The river cuts quite close to the embankment early on. There is a hazard from dirt/rockslides for a short way, and then the route becomes rather indistinct once it enters the river channel. I found it much easier to follow back in afternoon sun than I did going up with the morning light in my eyes. Once this section has been conquered, a series of relatively minor but aggravating ups and downs go from channel to forest and back again, with frequent clambering up root or rock "stairs" only to find you must go down again on the other side. You mustn't be afraid to get your feet wet, either. Some of the side-stream crossings were a bit wide for my stride.

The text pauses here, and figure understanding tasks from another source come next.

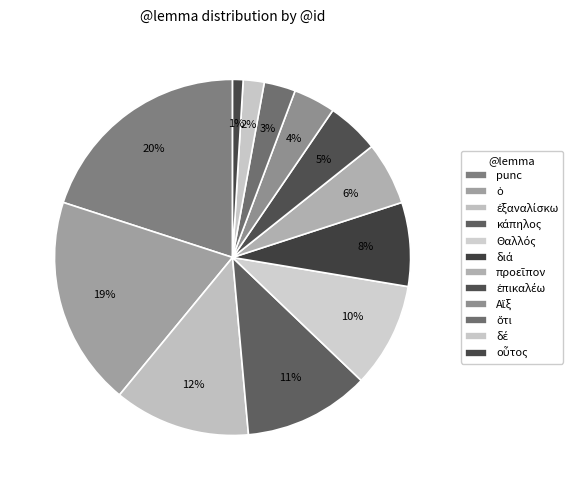

What is the smallest slice in the pie chart?

οὗτος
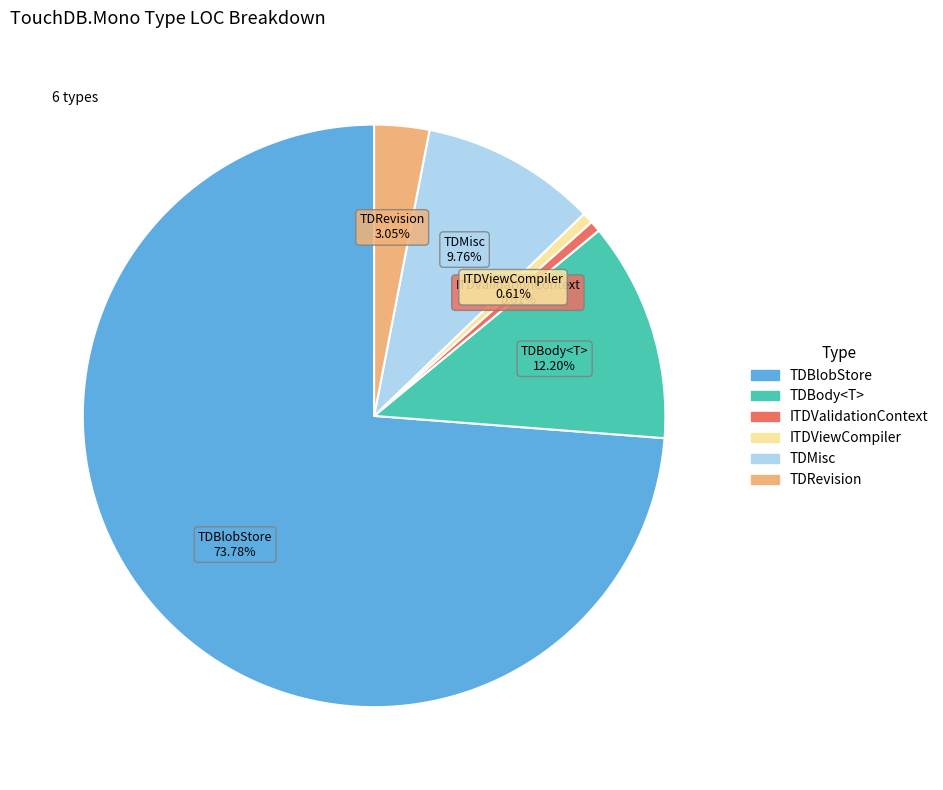

Does TDBlobStore account for over 50% of the chart?

Yes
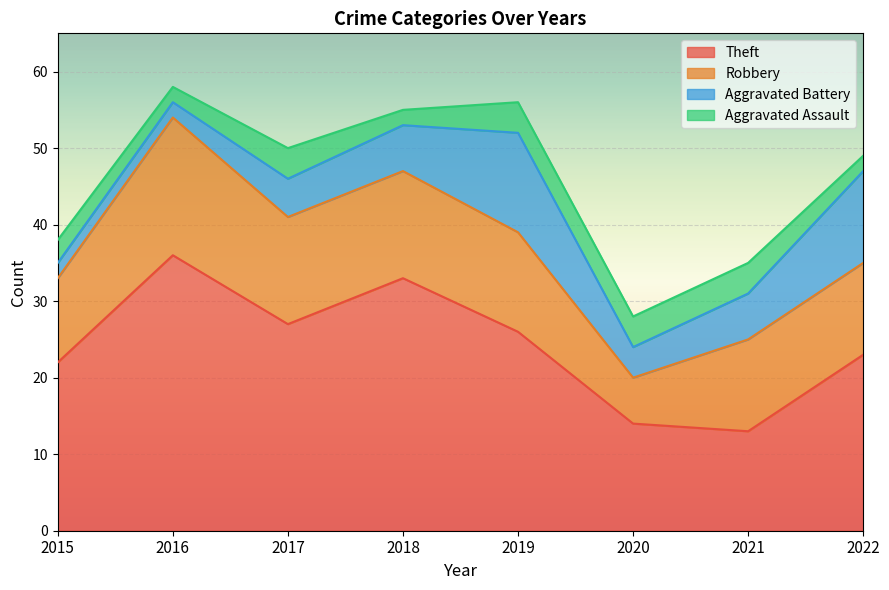

The Theft series shows 26 at 2019. True or false?

True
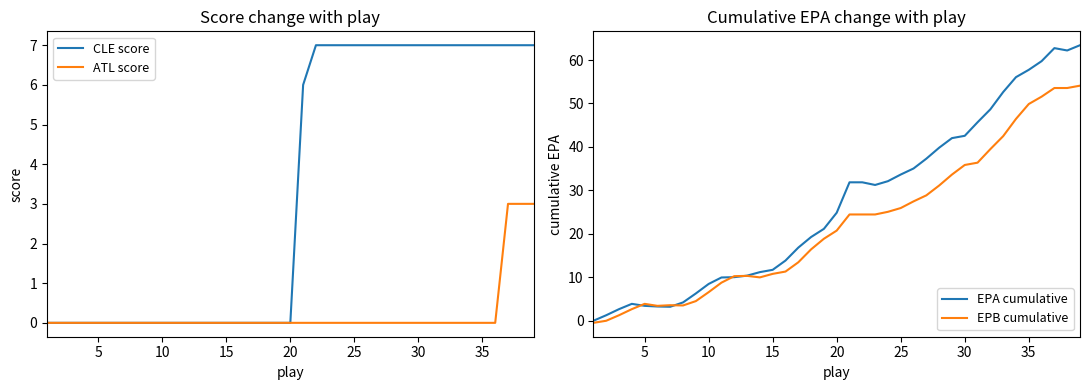

What is the maximum value for ATL score?

3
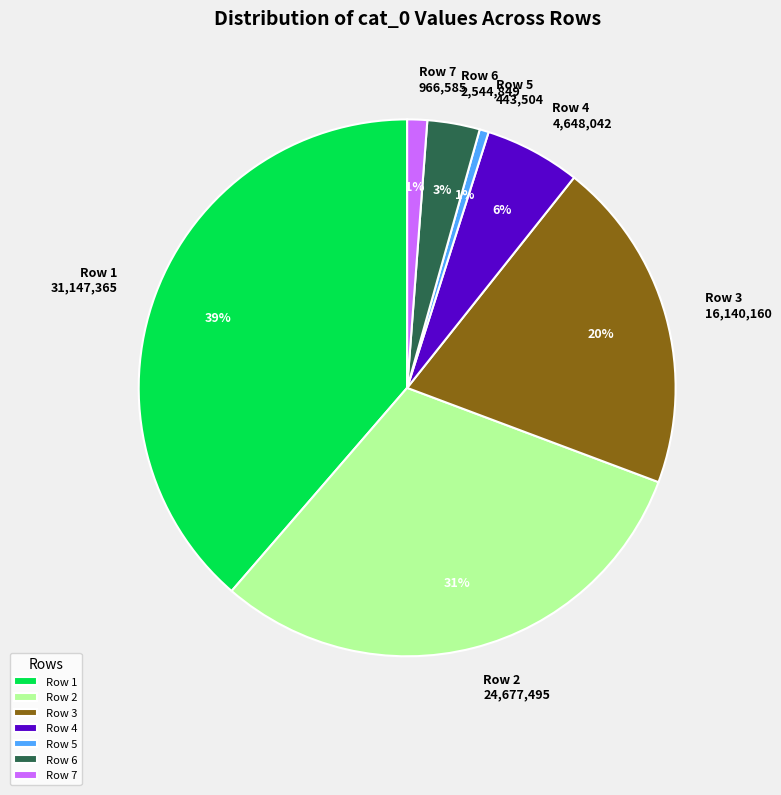

Which slice is the largest?

Row 1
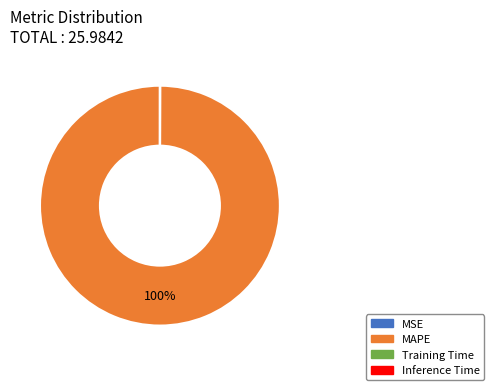

Which category accounts for the majority?

MAPE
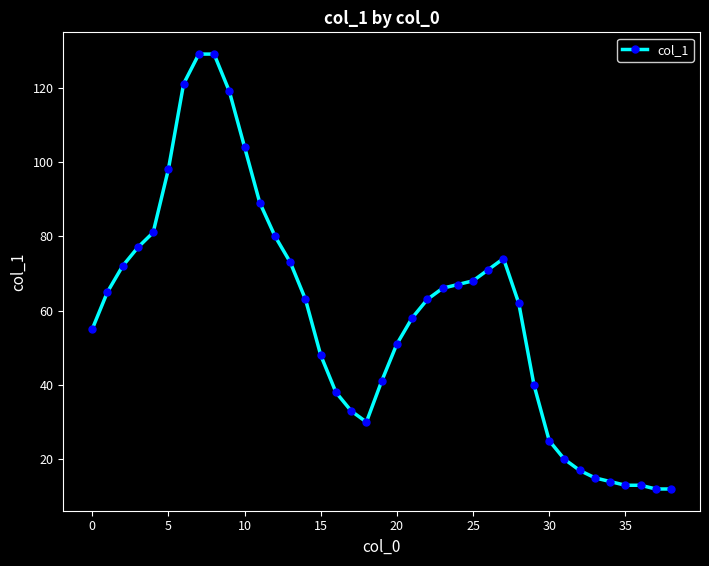

What is the maximum value shown in the chart?

129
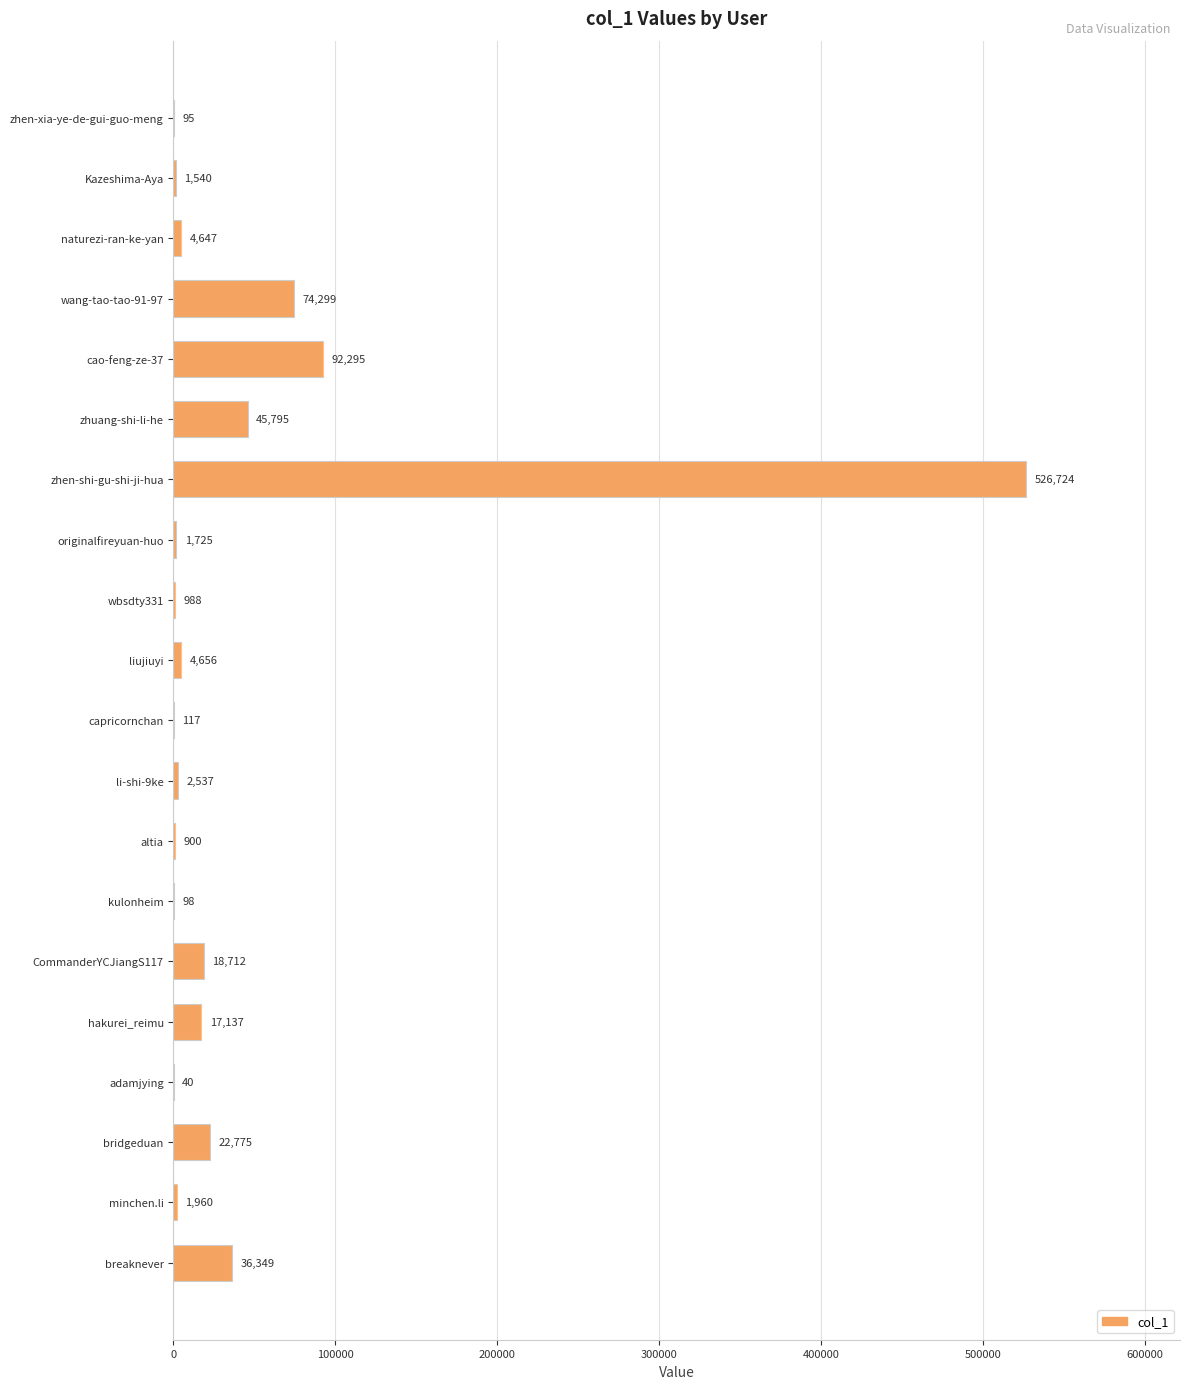

Where is the data nearest to the value 263382?

cao-feng-ze-37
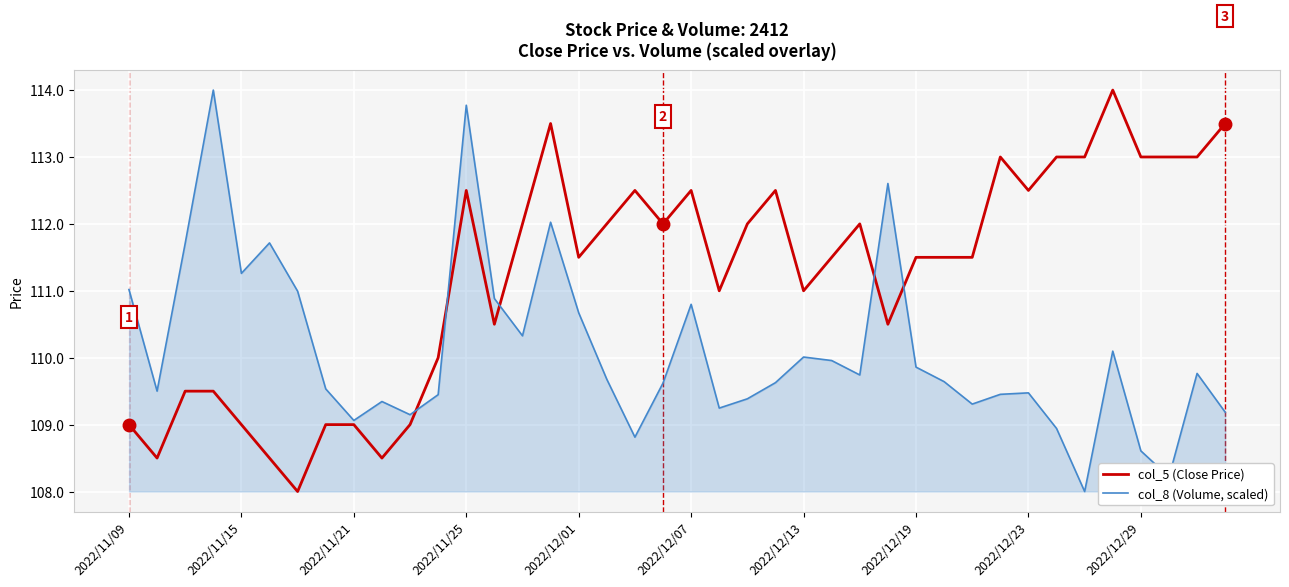

Which series has the largest total across all categories?

col_5 (Close Price)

There had been so much alteration to the landscape that I really didn't recognize much until I came to one enormous rock outcrop about a quarter mile from the bridge. "Oh, I know you!" I said, and then promptly found a small waterfall, another old friend. As I passed the trail sign near the bridge, I felt a twinge of nostalgia, remembering how after leaving our camp at Devil's Dream, my husband and I had cooked breakfast at that very spot during the Wonderland Trail trip we made together in 1978. Bruce was always terrified of the bridge, and I couldn't help but wonder what he would have thought as I sprinted out into mid-span for the photo without ever touching a hand-rail.